Re: How to represent theories? from Dave Raggett on 2019-11-01 (public-aikr@w3.org from November 2019)

From: Dave Raggett <dsr@w3.org>
Date: Fri, 1 Nov 2019 16:36:25 +0000
To: Amirouche Boubekki <amirouche.boubekki@gmail.com>
Cc: W3C AIKR CG <public-aikr@w3.org>
Message-Id: <BB3BC815-D87F-4C56-894F-2913A29DFC08@w3.org>
For my work on chunks I plan to use what I am calling contexts [1]. Each chunk cites the context it belongs to. A context is itself a chunk allowing for chained contexts that can form trees. Contexts are useful for causal reasoning, reasoning from multiple perspectives, models of other people’s beliefs, representing stories, etc. A chunk is a set of named property values along with a chunk type and identifier. The term comes from psychology and ACT-R, a popular cognitive architecture.

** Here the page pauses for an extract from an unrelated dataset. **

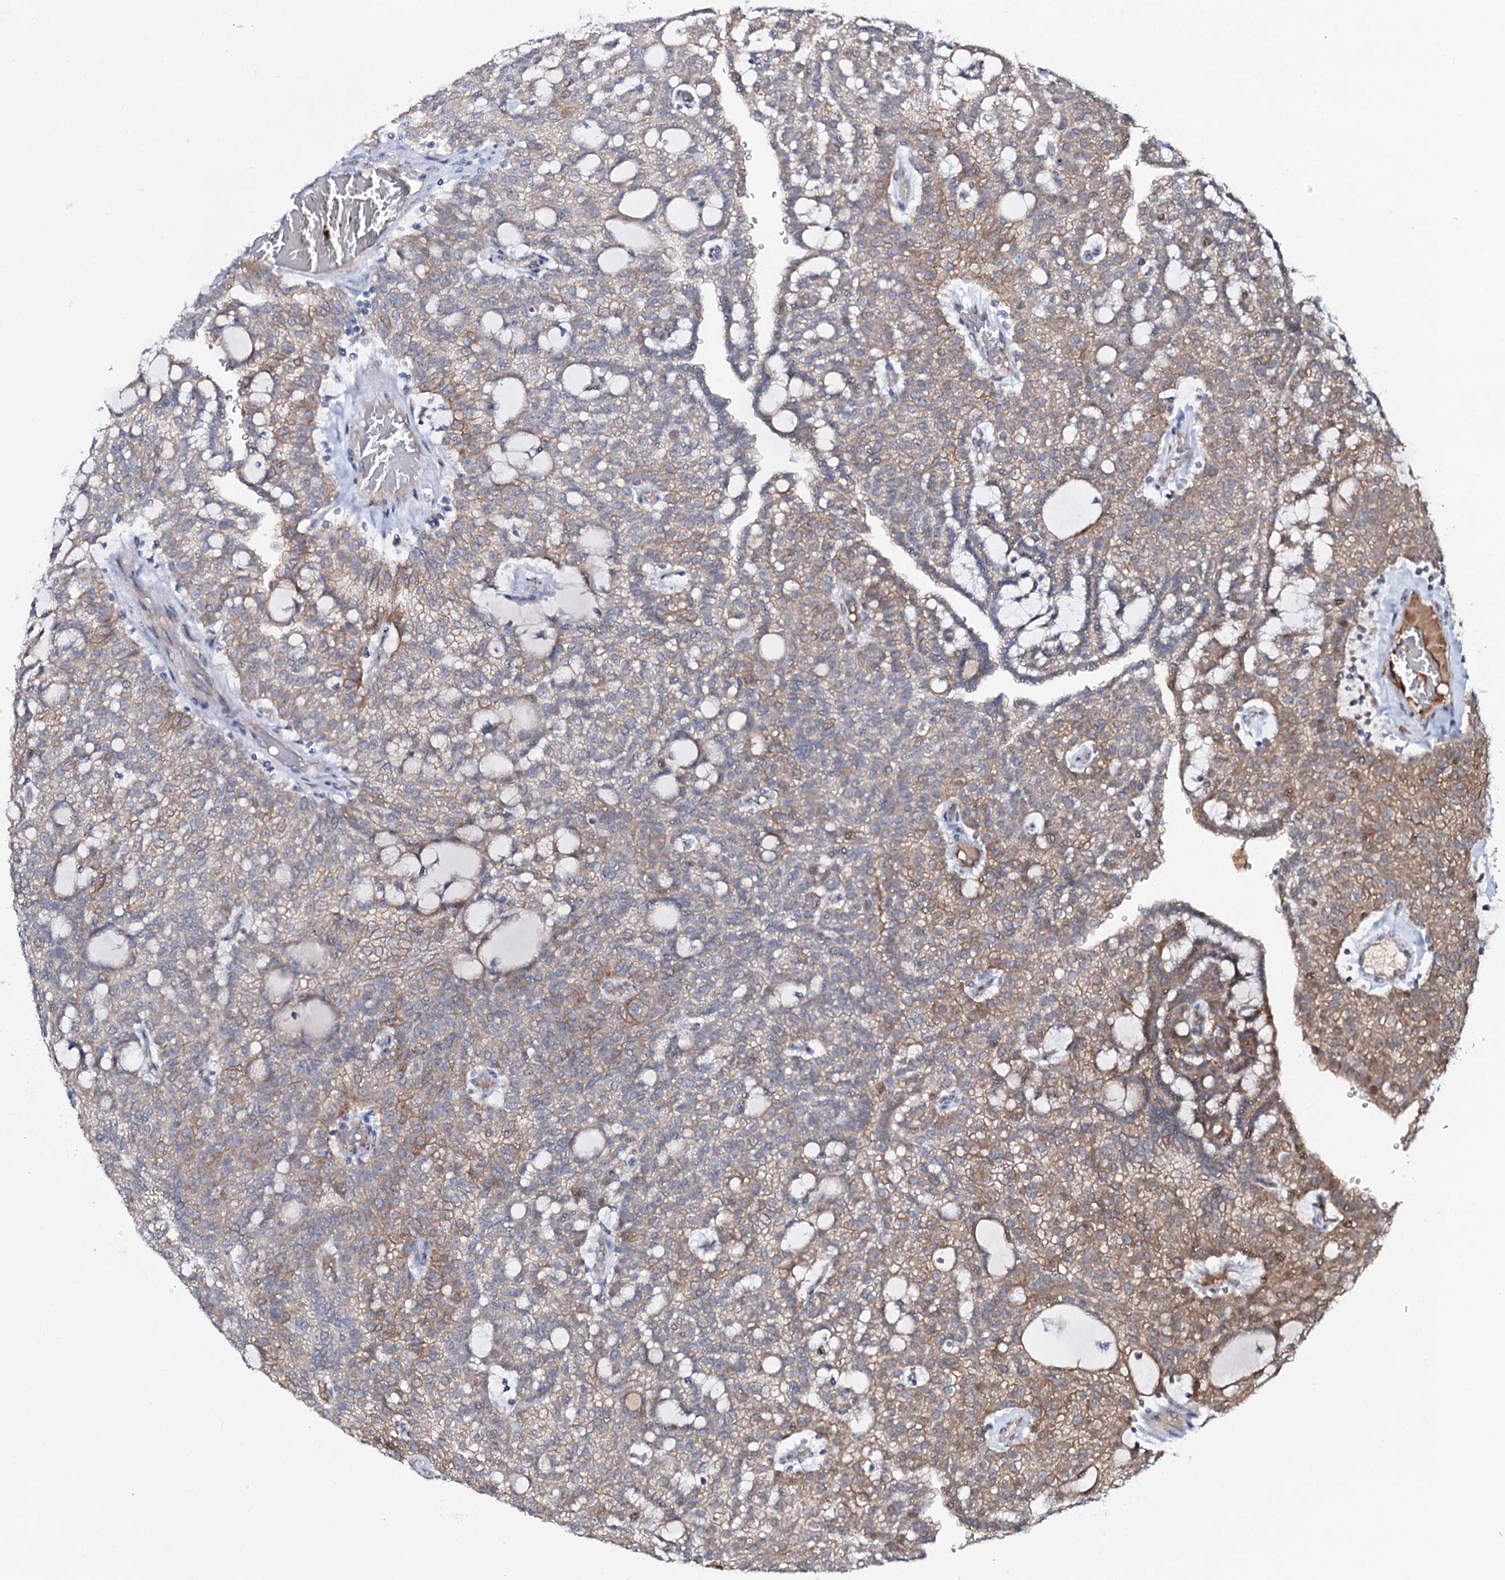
{"staining": {"intensity": "moderate", "quantity": ">75%", "location": "cytoplasmic/membranous"}, "tissue": "renal cancer", "cell_type": "Tumor cells", "image_type": "cancer", "snomed": [{"axis": "morphology", "description": "Adenocarcinoma, NOS"}, {"axis": "topography", "description": "Kidney"}], "caption": "Renal adenocarcinoma stained with a brown dye shows moderate cytoplasmic/membranous positive expression in approximately >75% of tumor cells.", "gene": "PPP1R3D", "patient": {"sex": "male", "age": 63}}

 [1] https://www.w3.org/Data/demos/chunks/chunks.html#contexts <https://www.w3.org/Data/demos/chunks/chunks.html#contexts>

> On 1 Nov 2019, at 14:45, Amirouche Boubekki <amirouche.boubekki@gmail.com> wrote:
> 
> I stumbled upon an interesting problem based on my work on vnstore
> (formerly fstore) that is how to represent several theories made by an
> algorithm in the context of a versioned branch-able database (like
> git).
> 
> Consider for instance a gazetteer based entity-resolution system as
> described in the following question:
> 
> https://stackoverflow.com/q/52046394/140837
> 
> Here is the code:
> 
> input = 'new york is the big apple'.split()
> 
> 
> def spans(lst):
>    if len(lst) == 0:
>        yield None
>    for index in range(1, len(lst)):
>        for span in spans(lst[index:]):
>            if span is not None:
>                yield [lst[0:index]] + span
>    yield [lst]
> 
> knowledgebase = [
>    ['new', 'york'],
>    ['big', 'apple'],
> ]
> 
> out = []
> scores = []
> 
> for span in spans(input):
>    score = 0
>    for candidate in span:
>        for uid, entity in enumerate(knowledgebase):
>            if candidate == entity:
>                score += 1
>    out.append(span)
>    scores.append(score)
> 
> leaderboard = sorted(zip(out, scores), key=lambda x: x[1])
> 
> for winner in leaderboard:
>    print(winner[1], ' ~ ', winner[0])
> 
> The above (naive?) algorithm will guess multiple probable way to link
> a sentence to the knowledge base. With a determinist scoring heuristic
> it will filter many alternatives and for example the following
> alternatives:
> 
>  [['new', 'york'], ['is'], ['the'], ['big', 'apple']]
>  [['new', 'york'], ['is', 'the'], ['big', 'apple']]
> 
> Those are two possible way to link the input sentence "new york is the
> big apple".
> 
> What I want to show is an example where a determinist algorithm can
> not come up with a single result and must keep around "theories"
> downstream and eliminate zero or more theory with another algorithm or
> knowledge acquired later.
> 
> In the versioned nstore (vnstore), one can represent theories using
> branches (as in git) OR using an abstraction on top of the nstore.
> Representing theory in the vnstore will require access to the history
> and branch information along some data to tie together a set of
> theories that are related to a given problem. Whereas theories on top
> of the nstore will require only "some data to tie together a set of
> theories that are related to a given problem" but will require extra
> care to make sure one theory does not leak in another theory.
> 
> Using the nstore approach will mean that there is yet-another
> structure, the structure of alternative theories, on top the nstore
> that is very similar to the vnstore. It gives more freedom but it also
> lead to more complex system.
> 
> It seems to me that the vnstore seems to already solve the idea of
> "alternative theories", as in git, branches are alternative version of
> a software, but it seems like re-using vnstore abstraction for
> theories made by algorithms will lead to more complex code.
> 
> What do you think? How do you handle alternative theories in your work?
> 
> 
> -- 
> Amirouche ~ https://hyper.dev
> 

Dave Raggett <dsr@w3.org> http://www.w3.org/People/Raggett
W3C Data Activity Lead & W3C champion for the Web of things
Received on Friday, 1 November 2019 16:36:30 UTC